Ongoing slow-slip earthquakes can't usually be felt at the surface but they play a role in relieving or building up geological stress and recent research examining plate movements under Tokyo has found that, since the massive magnitude-9 Tohoku earthquake and tsunami in March 2011, recurrence intervals for non-damaging slow-slip quakes beneath Japan's capital have shortened.
This has led some seismologists to wonder if this aseismic creep could be signaling a countdown to Tokyo's next "big one."
Between Dec. 28, 2013, and Jan. 10, 2014, GPS sensors detected a 10-centimeter shift between the two plates over the two-week period — that’s equivalent to the energy released by a magnitude-6.5 earthquake.
Japan sits at the intersection of multiple tectonic plates. Just east of the island is a deep trench called the Sagami Trough. To monitor slow slip in the region, scientists are tracking the surface motion of the Boso Peninsula on the eastern side of Tokyo Bay, where the Philippine Plate plunges beneath the Eurasian Plate, creating the trough.
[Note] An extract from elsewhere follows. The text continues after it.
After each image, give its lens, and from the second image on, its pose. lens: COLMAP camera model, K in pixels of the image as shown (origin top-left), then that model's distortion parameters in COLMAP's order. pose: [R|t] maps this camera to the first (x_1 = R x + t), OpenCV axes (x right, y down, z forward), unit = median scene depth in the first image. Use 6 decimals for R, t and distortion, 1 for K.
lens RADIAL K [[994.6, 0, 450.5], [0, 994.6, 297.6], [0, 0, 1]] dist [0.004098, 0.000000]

Credit: Kathleen Cantner, AGI, after Ozawa et al., Geophysical Research Letters (2014),
DOI: 10.1002/2014GL060072.
The slip comes a little more than two years after the Bōsō’s last aseismic event, a month-long slip in October and November 2011. This recurrence interval is getting shorter, decreasing from 6.4 years in 1996 to 4.2 years in 2011, says Shinzaburo Ozawa of the Geospatial Information Authority of Japan in Tsukuba.
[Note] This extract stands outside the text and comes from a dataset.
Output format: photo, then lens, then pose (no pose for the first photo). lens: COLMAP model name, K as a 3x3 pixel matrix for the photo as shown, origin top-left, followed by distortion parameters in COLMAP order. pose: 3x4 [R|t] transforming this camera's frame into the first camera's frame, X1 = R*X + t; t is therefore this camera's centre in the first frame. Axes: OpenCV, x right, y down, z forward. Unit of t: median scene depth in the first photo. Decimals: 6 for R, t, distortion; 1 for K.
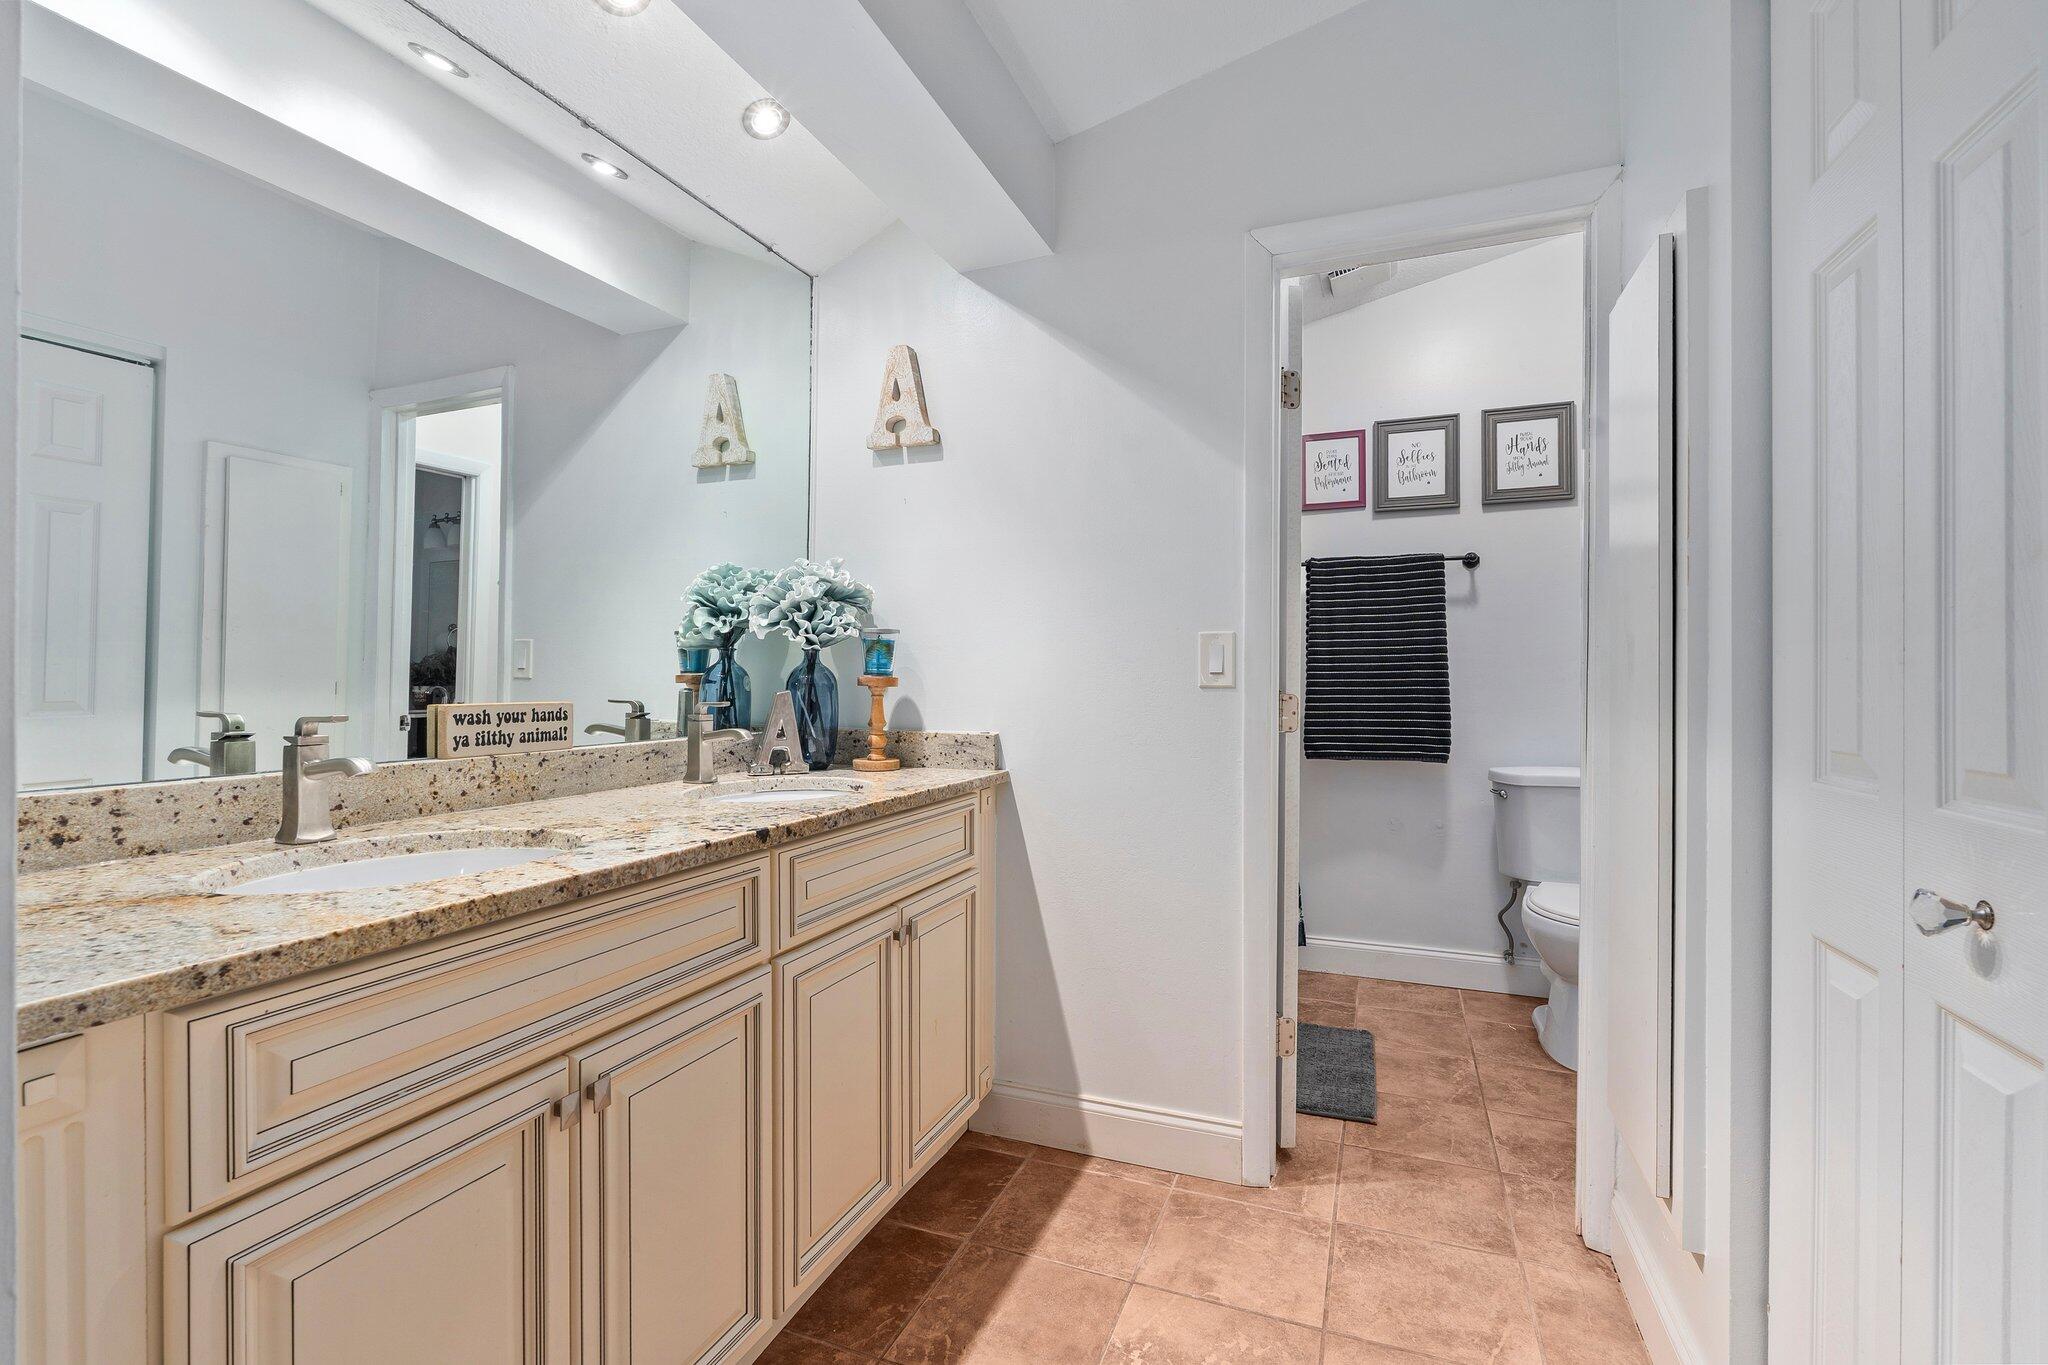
lens RADIAL K [[897.8, 0, 1022.9], [0, 897.8, 677.1], [0, 0, 1]] dist [-0.006112, 0.001535]
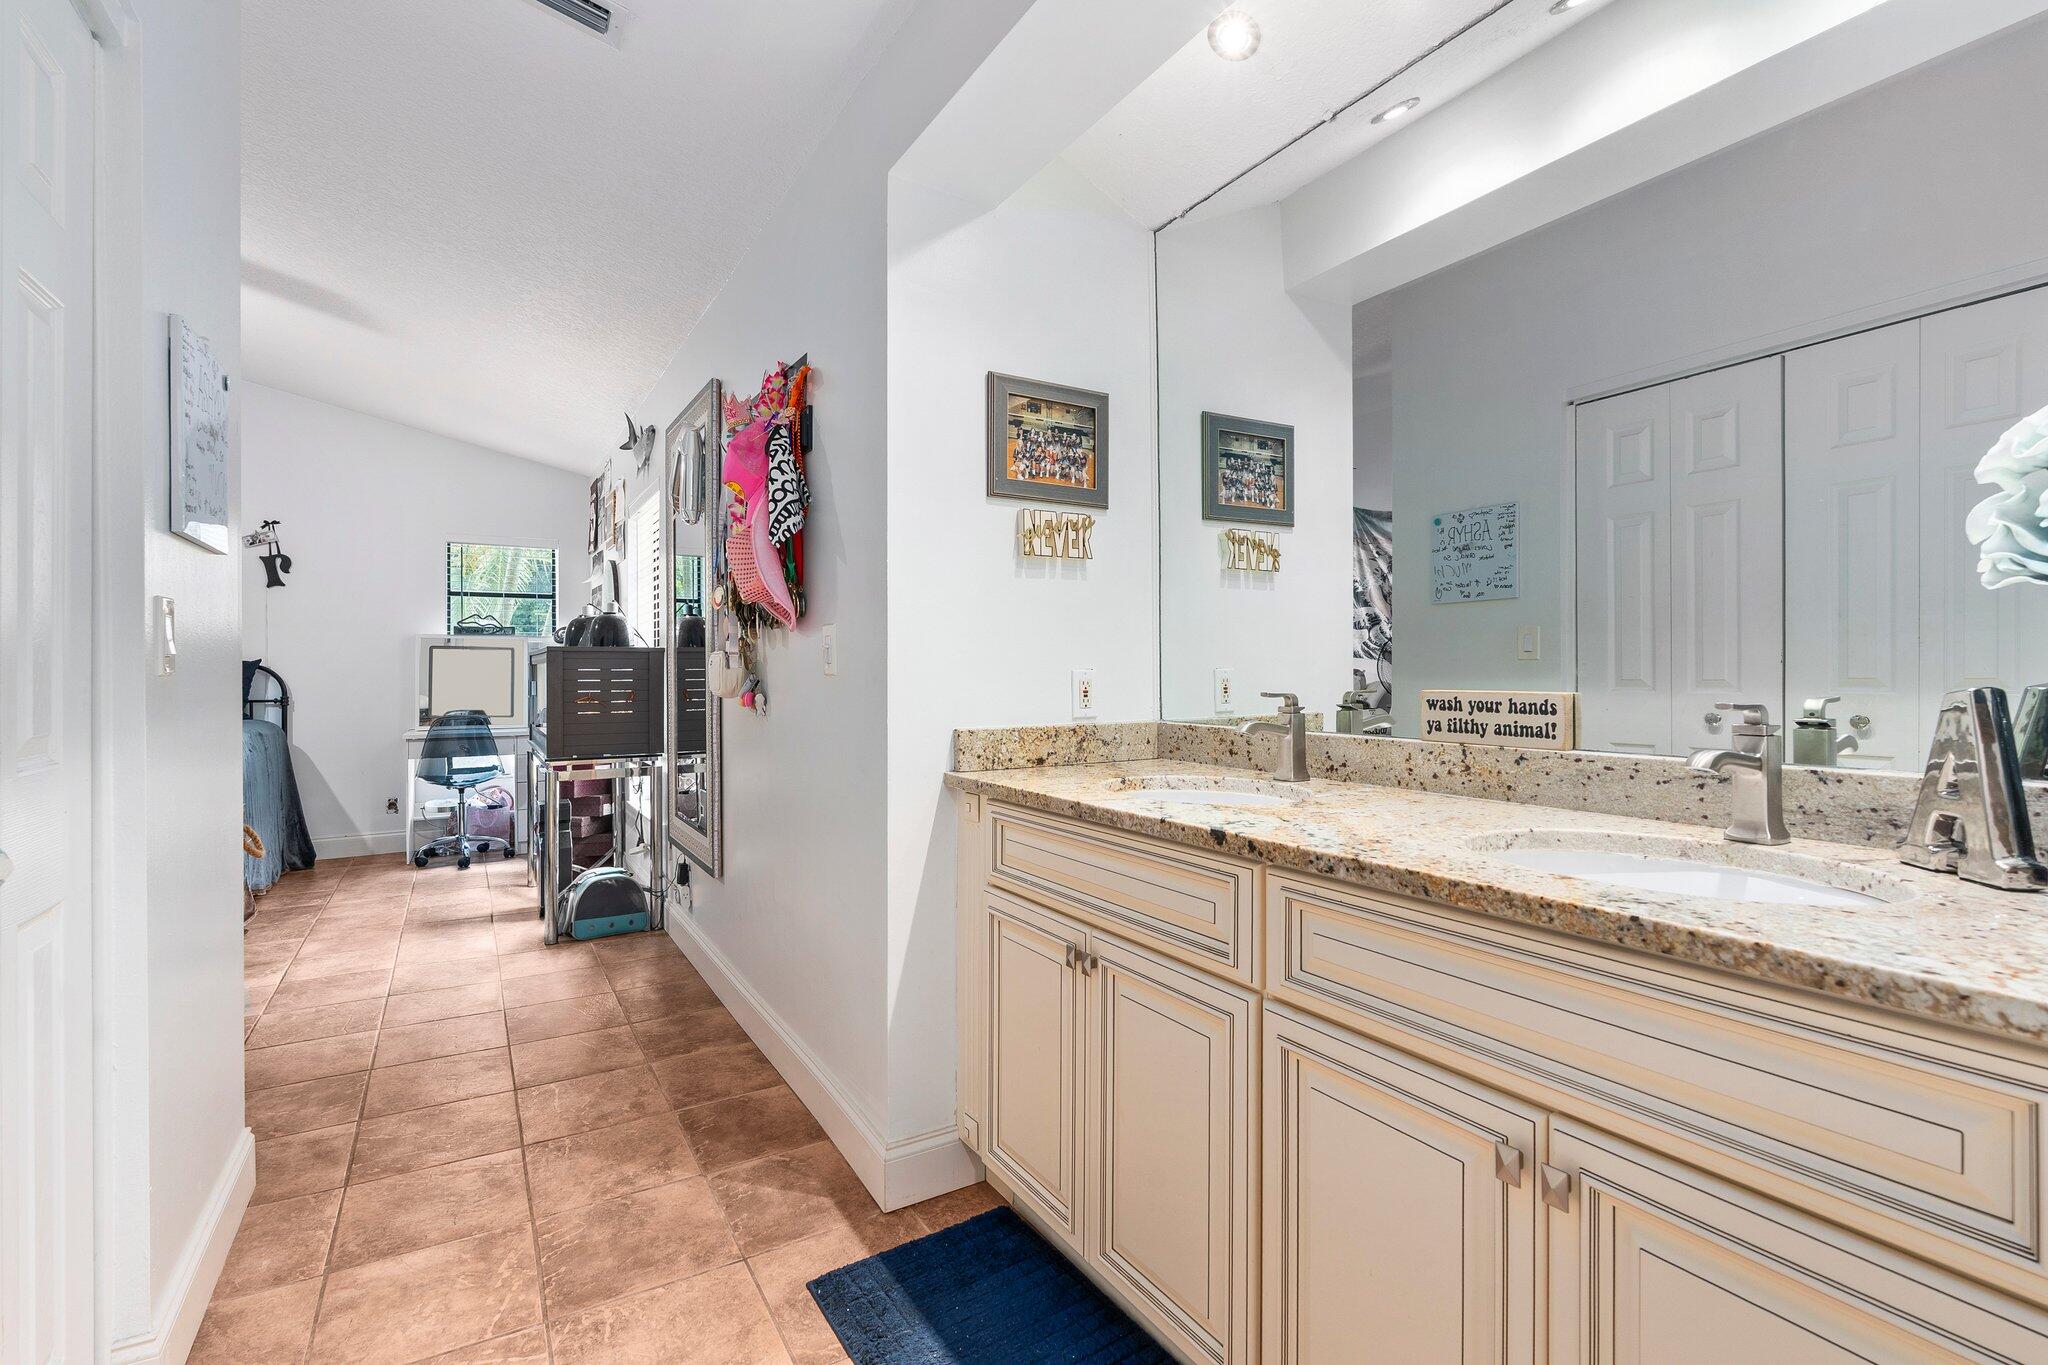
lens RADIAL K [[897.8, 0, 1020.0], [0, 897.8, 674.6], [0, 0, 1]] dist [-0.006112, 0.001535]
pose [[-0.587290, 0.003444, -0.809369, 0.493460], [0.003417, 0.999993, 0.001776, 0.008351], [0.809369, -0.001723, -0.587297, 1.196341]]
The estimated moment magnitudes for the slow-slip events have remained relatively consistent: 6.7 in 2011, 6.6 in 2007, 6.6 in 2002 and 6.6 in 1996. Records of Bōsō’s slow slip only extend back to 1996 when GPS monitors were installed; seismographs do not record slow slip, which generally does not cause any damage, Ozawa says.
Is there concern? Ozawa isn’t ready to declare Tokyo under threat. “At present, we cannot say this [shortening interval] is a warning signal of a coming earthquake,” he told EARTH roving correspondent Mary C. Morton.